# TASK INPUTS:
****************

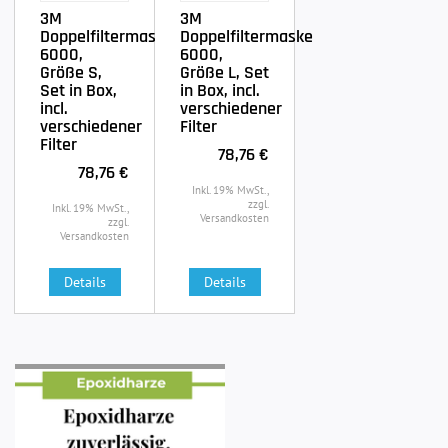
3M
3M
Doppelfiltermaske
Doppelfiltermaske
6000,
6000,
Größe S,
Größe L, Set
Set in Box,
in Box, incl.
incl.
verschiedener
verschiedener
Filter
Filter
78,76 €
78,76 €
Inkl. 19% MwSt.,
zzgl.
Inkl. 19% MwSt.,
Versandkosten
zzgl.
Versandkosten
Details
Details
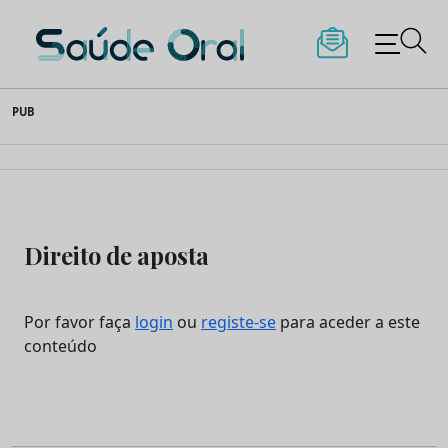
Saúde Oral
Skip
PUB
to
content
Direito de aposta
Por favor faça
login
ou
registe-se
para aceder a este
conteúdo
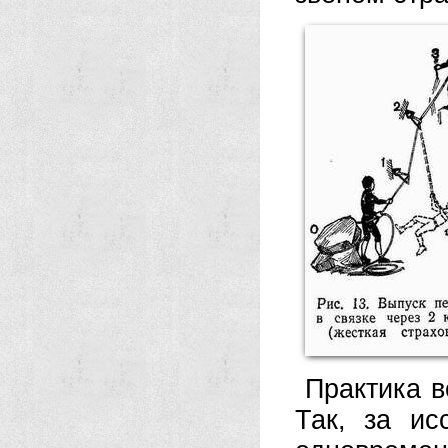
Практика в
Так, за ис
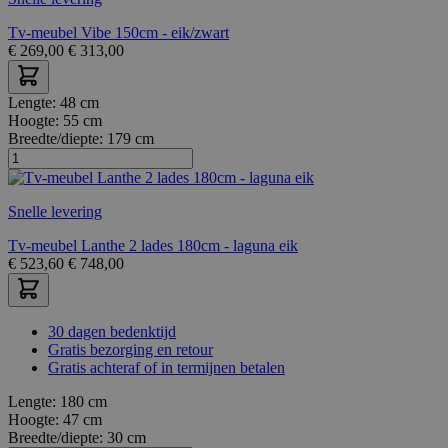
Tv-meubel Vibe 150cm - eik/zwart
€
269,00
€
313,00
Lengte:
48 cm
Hoogte:
55 cm
Breedte/diepte:
179 cm
Snelle levering
Tv-meubel Lanthe 2 lades 180cm - laguna eik
€
523,60
€
748,00
30 dagen bedenktijd
Gratis bezorging en retour
Gratis achteraf of in termijnen betalen
Lengte:
180 cm
Hoogte:
47 cm
Breedte/diepte:
30 cm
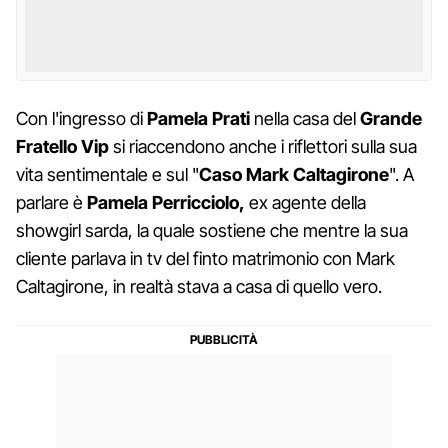
Con l'ingresso di
Pamela Prati
nella casa del
Grande
Fratello Vip
si riaccendono anche i riflettori sulla sua
vita sentimentale e sul "
Caso Mark Caltagirone
". A
parlare è
Pamela Perricciolo,
ex agente della
showgirl sarda, la quale sostiene che mentre la sua
cliente parlava in tv del finto matrimonio con Mark
Caltagirone, in realtà stava a casa di quello vero.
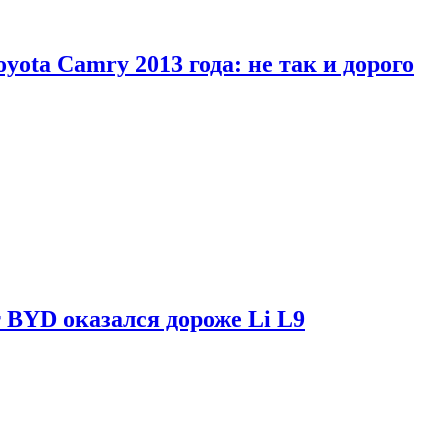
yota Camry 2013 года: не так и дорого
 BYD оказался дороже Li L9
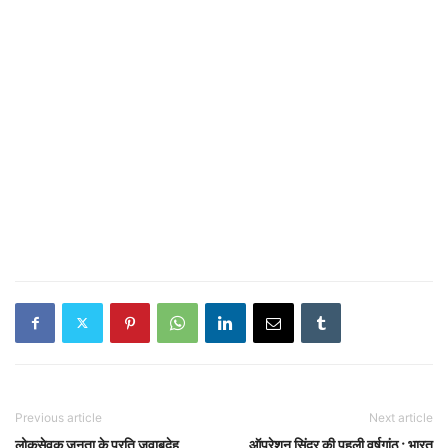
Previous article
Next article
लोकसेवक जनता के प्रति जवाबदेह,
ऑपरेशन सिंदूर की पहली वर्षगांठ ; भारत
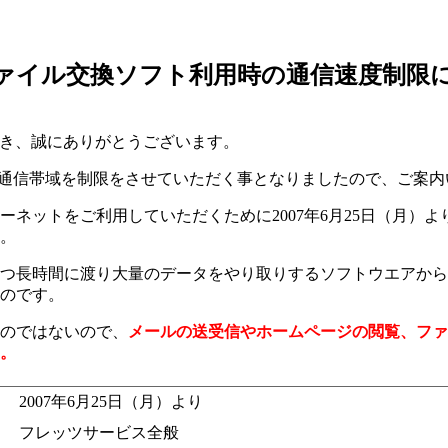
 ファイル交換ソフト利用時の通信速度制限
用いただき、誠にありがとうございます。
時の通信帯域を制限をさせていただく事となりましたので、ご案
ットをご利用していただくために2007年6月25日（月）より、
。
つ長時間に渡り大量のデータをやり取りするソフトウエアから
のです。
のではないので、
メールの送受信やホームページの閲覧、ファ
。
2007年6月25日（月）より
フレッツサービス全般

****************

# EXERCISE AIM:
Reproduce every line of text in the listing above verbatim and in its original order, omitting the pictures.

# RESPONSE BELOW:
3M
3M
Doppelfiltermaske
Doppelfiltermaske
6000,
6000,
Größe S,
Größe L, Set
Set in Box,
in Box, incl.
incl.
verschiedener
verschiedener
Filter
Filter
78,76 €
78,76 €
Inkl. 19% MwSt.,
zzgl.
Inkl. 19% MwSt.,
Versandkosten
zzgl.
Versandkosten
Details
Details
Saúde Oral
Skip
PUB
to
content
Direito de aposta
Por favor faça
login
ou
registe-se
para aceder a este
conteúdo
Практика в
Так, за ис
Tv-meubel Vibe 150cm - eik/zwart
€
269,00
€
313,00
Lengte:
48 cm
Hoogte:
55 cm
Breedte/diepte:
179 cm
Snelle levering
Tv-meubel Lanthe 2 lades 180cm - laguna eik
€
523,60
€
748,00
30 dagen bedenktijd
Gratis bezorging en retour
Gratis achteraf of in termijnen betalen
Lengte:
180 cm
Hoogte:
47 cm
Breedte/diepte:
30 cm
Con l'ingresso di
Pamela Prati
nella casa del
Grande
Fratello Vip
si riaccendono anche i riflettori sulla sua
vita sentimentale e sul "
Caso Mark Caltagirone
". A
parlare è
Pamela Perricciolo,
ex agente della
showgirl sarda, la quale sostiene che mentre la sua
cliente parlava in tv del finto matrimonio con Mark
Caltagirone, in realtà stava a casa di quello vero.
yota Camry 2013 года: не так и дорого
 BYD оказался дороже Li L9
Previous article
Next article
लोकसेवक जनता के प्रति जवाबदेह,
ऑपरेशन सिंदूर की पहली वर्षगांठ ; भारत
 ファイル交換ソフト利用時の通信速度制限
用いただき、誠にありがとうございます。
時の通信帯域を制限をさせていただく事となりましたので、ご案
ットをご利用していただくために2007年6月25日（月）より、
。
つ長時間に渡り大量のデータをやり取りするソフトウエアから
のです。
のではないので、
メールの送受信やホームページの閲覧、ファ
。
2007年6月25日（月）より
フレッツサービス全般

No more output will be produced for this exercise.